#### Task requirements:
Your answer must hold only the lines below from the line containing "Yang, Xin She" through the line containing "I'm a product description. I'm", each reproduced exactly.

#### Entries shown:
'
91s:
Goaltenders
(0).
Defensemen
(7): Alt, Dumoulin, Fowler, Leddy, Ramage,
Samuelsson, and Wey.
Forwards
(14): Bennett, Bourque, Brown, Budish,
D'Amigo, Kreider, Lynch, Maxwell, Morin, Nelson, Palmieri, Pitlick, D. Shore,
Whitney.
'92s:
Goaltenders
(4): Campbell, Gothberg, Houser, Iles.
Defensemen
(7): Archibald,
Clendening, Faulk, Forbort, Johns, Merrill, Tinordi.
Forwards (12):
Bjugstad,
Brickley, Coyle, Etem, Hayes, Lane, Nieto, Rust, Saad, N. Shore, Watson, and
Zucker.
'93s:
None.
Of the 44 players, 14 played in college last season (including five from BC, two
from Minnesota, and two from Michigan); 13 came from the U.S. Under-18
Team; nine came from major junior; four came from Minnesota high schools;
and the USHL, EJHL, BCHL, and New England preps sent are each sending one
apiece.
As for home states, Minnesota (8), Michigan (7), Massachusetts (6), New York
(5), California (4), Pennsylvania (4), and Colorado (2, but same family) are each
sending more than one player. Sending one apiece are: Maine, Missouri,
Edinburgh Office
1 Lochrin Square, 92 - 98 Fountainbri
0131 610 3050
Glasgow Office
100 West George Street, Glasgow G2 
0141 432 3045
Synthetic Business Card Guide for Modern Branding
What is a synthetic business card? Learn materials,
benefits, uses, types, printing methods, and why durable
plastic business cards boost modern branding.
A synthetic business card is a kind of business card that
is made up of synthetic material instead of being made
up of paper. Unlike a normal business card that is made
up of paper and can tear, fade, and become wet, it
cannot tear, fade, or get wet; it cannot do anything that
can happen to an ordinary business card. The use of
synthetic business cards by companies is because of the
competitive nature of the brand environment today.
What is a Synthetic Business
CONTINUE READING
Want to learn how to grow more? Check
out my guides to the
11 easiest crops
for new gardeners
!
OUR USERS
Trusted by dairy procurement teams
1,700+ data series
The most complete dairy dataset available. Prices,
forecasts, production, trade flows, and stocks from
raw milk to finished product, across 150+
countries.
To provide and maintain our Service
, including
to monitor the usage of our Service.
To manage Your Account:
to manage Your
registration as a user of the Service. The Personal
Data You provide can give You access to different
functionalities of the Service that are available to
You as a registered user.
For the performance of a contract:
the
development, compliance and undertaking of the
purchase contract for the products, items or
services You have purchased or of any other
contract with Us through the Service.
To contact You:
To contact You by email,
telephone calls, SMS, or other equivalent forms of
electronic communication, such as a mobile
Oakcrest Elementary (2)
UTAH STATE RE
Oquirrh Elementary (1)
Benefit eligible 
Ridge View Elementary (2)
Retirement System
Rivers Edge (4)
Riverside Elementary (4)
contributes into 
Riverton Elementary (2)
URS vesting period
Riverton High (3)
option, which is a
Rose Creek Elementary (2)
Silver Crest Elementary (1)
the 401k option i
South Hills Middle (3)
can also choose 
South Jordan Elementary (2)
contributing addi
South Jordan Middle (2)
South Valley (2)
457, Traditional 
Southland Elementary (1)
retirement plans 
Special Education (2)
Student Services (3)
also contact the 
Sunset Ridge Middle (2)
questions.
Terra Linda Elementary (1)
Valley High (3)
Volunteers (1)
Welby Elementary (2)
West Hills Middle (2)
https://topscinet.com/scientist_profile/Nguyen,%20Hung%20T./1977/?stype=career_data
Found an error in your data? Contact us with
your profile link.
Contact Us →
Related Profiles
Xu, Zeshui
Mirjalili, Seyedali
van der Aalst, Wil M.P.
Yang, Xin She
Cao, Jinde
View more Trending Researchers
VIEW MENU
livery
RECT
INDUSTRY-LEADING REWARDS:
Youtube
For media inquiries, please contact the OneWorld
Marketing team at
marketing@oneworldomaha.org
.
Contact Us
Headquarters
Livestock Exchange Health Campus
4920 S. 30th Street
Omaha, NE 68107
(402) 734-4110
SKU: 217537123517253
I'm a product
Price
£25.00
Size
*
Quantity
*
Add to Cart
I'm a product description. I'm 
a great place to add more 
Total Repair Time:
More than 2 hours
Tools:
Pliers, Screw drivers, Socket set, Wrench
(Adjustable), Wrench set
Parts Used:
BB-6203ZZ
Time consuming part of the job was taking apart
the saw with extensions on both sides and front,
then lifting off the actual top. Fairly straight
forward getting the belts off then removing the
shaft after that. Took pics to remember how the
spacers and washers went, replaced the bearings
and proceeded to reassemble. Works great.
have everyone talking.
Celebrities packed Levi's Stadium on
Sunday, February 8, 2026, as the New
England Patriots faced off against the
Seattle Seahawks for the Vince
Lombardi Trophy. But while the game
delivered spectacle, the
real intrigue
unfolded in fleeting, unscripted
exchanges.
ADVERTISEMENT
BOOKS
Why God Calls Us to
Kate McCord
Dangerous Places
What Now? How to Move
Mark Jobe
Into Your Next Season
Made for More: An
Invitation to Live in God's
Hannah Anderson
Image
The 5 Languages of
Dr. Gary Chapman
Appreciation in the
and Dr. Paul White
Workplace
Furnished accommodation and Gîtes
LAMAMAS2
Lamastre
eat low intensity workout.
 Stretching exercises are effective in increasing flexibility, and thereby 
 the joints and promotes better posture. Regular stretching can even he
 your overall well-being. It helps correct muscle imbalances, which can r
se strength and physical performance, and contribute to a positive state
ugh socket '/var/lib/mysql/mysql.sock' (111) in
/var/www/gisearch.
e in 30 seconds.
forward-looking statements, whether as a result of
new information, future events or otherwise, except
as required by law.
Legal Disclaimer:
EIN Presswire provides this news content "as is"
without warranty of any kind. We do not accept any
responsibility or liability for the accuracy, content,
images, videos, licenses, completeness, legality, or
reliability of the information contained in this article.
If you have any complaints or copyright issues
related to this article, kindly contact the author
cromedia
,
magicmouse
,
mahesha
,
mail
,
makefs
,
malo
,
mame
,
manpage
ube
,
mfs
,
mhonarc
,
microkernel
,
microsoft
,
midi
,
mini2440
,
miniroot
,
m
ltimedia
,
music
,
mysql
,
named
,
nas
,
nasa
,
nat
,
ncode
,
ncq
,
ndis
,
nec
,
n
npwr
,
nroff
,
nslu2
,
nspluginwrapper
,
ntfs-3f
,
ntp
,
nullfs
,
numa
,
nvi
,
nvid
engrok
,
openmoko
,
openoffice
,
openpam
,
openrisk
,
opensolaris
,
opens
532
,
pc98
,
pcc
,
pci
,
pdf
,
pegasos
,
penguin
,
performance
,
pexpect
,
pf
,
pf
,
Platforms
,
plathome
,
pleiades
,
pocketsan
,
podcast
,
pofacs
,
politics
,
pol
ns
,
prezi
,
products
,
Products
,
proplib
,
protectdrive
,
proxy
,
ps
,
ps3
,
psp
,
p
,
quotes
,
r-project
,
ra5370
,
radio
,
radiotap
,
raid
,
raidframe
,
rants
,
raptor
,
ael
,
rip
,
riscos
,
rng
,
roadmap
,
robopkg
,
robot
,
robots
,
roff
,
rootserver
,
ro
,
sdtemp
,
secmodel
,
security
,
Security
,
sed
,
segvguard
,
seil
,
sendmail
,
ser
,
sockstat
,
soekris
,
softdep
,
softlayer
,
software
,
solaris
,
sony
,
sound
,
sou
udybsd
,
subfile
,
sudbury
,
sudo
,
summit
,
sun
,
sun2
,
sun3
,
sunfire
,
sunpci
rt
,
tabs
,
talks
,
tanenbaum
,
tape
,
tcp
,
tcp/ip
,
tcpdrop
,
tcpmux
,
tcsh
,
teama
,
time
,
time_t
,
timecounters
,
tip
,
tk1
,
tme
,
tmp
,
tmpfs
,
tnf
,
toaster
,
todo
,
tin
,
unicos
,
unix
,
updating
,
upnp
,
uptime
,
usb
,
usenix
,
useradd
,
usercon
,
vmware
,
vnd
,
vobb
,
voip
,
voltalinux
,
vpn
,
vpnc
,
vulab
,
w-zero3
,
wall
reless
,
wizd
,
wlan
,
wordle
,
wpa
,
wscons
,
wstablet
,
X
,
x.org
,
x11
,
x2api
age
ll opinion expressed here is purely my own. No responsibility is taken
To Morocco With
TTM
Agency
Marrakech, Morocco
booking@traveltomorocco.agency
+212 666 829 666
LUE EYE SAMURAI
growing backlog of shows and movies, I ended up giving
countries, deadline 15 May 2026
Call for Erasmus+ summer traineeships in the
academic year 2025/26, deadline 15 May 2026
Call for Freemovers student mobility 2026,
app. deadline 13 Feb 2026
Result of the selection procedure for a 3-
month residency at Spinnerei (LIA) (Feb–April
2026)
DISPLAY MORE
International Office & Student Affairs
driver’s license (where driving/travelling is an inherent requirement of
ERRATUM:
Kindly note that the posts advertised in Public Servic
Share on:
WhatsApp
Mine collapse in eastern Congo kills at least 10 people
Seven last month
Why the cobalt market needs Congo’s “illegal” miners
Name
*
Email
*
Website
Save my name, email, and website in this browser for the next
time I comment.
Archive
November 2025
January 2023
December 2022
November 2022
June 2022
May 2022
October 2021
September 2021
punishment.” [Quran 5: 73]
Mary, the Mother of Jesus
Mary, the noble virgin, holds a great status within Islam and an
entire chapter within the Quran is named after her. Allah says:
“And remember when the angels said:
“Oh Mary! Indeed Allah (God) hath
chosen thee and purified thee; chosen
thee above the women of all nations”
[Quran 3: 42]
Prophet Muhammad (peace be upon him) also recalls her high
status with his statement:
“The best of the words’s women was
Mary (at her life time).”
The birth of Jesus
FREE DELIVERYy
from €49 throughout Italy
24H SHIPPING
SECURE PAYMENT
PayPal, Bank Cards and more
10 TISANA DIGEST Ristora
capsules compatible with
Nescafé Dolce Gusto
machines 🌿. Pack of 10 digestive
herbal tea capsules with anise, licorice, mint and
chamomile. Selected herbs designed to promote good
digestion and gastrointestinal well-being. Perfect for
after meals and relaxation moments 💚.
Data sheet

#### Answer area:
Yang, Xin She
Cao, Jinde
View more Trending Researchers
VIEW MENU
livery
RECT
INDUSTRY-LEADING REWARDS:
Youtube
For media inquiries, please contact the OneWorld
Marketing team at
marketing@oneworldomaha.org
.
Contact Us
Headquarters
Livestock Exchange Health Campus
4920 S. 30th Street
Omaha, NE 68107
(402) 734-4110
SKU: 217537123517253
I'm a product
Price
£25.00
Size
*
Quantity
*
Add to Cart
I'm a product description. I'm 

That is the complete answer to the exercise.